Latihan Singkat:
Lanjutkan bacaan di bawah mengenai pengangguran kaum terdidik dan kekerasan, dimulai setelah kalimat terakhirnya.

Pada tahap ini mereka tersadar betapa amat kecil peluang mereka untuk bisa mendapatkan pekerjaan. Tentu, hal ini diperparah pula dengan seringnya nepotisme, koneksi, korupsi menjadi penentu pengalokasian pekerjaan dan makin meningkatkan kekecewaan mereka yang telah menyelesaikan pendidikannya, namun tidak punya koneksi atau uang untuk memperoleh pekerjaan. Di dalam http://www.geocities.com/aloysiusgb/ shortopinions/ Kekerasan danKemiskinan.htm dikatakan bahwa menumpuknya penganguran  dapat saja kemudian berbuah pada pilihan untuk bergabung dengan kelompok-kelompok yang ektrim dan menggunakan kekerasan sebagai cara untuk meluapkan kekecewaan mereka.

Cuplikan Data:

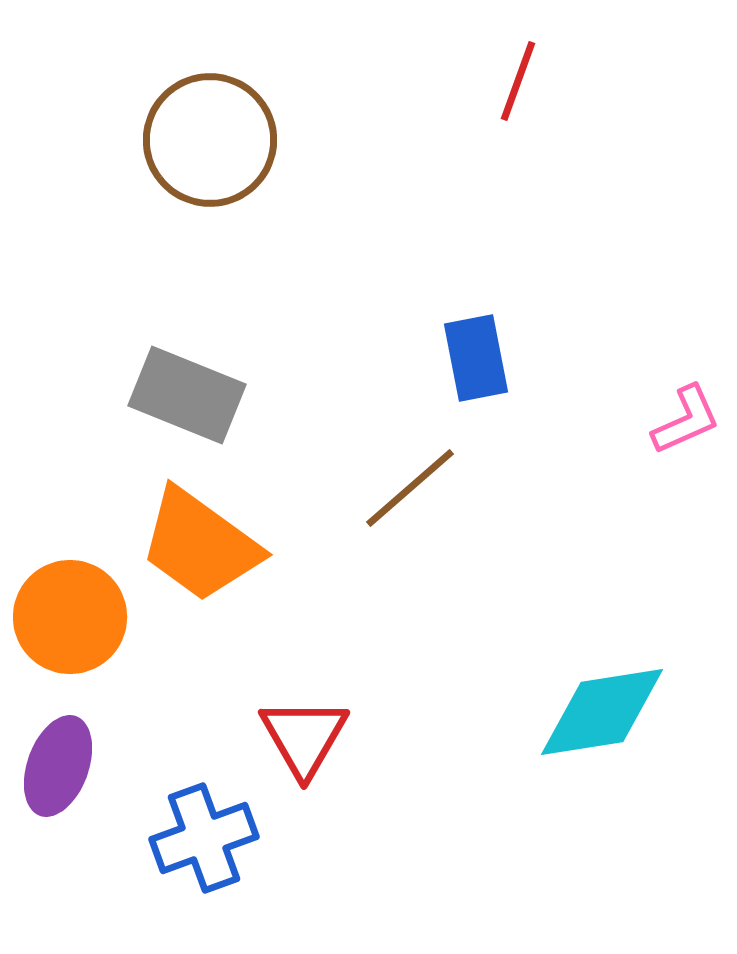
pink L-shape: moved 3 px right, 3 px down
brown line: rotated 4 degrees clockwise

Jawaban:
C.  Pancasila Buddhis
Pancasila Buddhis adalah lima latihan sila yang dijalankan oleh umat awam. Pancasila Buddhis apabila dapat dilakukan dalam kehidupan sehari dengan baik, maka akan memberi manfaat yang besar bagi seseorang yang menjalankannya. Pancasila Buddhis berisi lima latihan sila, yaitu latihan untuk tidak membunuh, mencuri, berzinah, berbohong, dan minum-minuman keras (Tim Penyusun, 2003: 27), untuk penjelasannya sebagai berikut:
1)   Pāņātipātā
Istilah ini terdiri dari dua kata Pāņā yang mempunyai arti makhluk atau kehidupan dan ātipātā yang mempunyai arti lepas dengan cepat. Jadi bila digabungkan mempunyai makna membuat suatu makhluk, atau kehidupan mati sebelum pada waktunya (pembunuhan).
Suatu pembunuhan telah terjadi bila terdapat lima faktor, yaitu ada makhluk hidup (pano), mengetahui bahwa makhluk itu masih hidup (pannasanita), berniat membunuh (vadhabachittam), melakukan usaha untuk membunuh (upakkamo), dan makhluk itu mati melalui usaha kita (tena maranam).  Apabila terdapat kelima faktor dalam suatu tindakan pembunuhan, maka telah terjadi pelanggaran sila pertama. Oleh karena itu, berusahalah untuk mengindari pembunuhan makhluk hidup, sebab dengan pembunuhan dapat menimbulkan kekerasan.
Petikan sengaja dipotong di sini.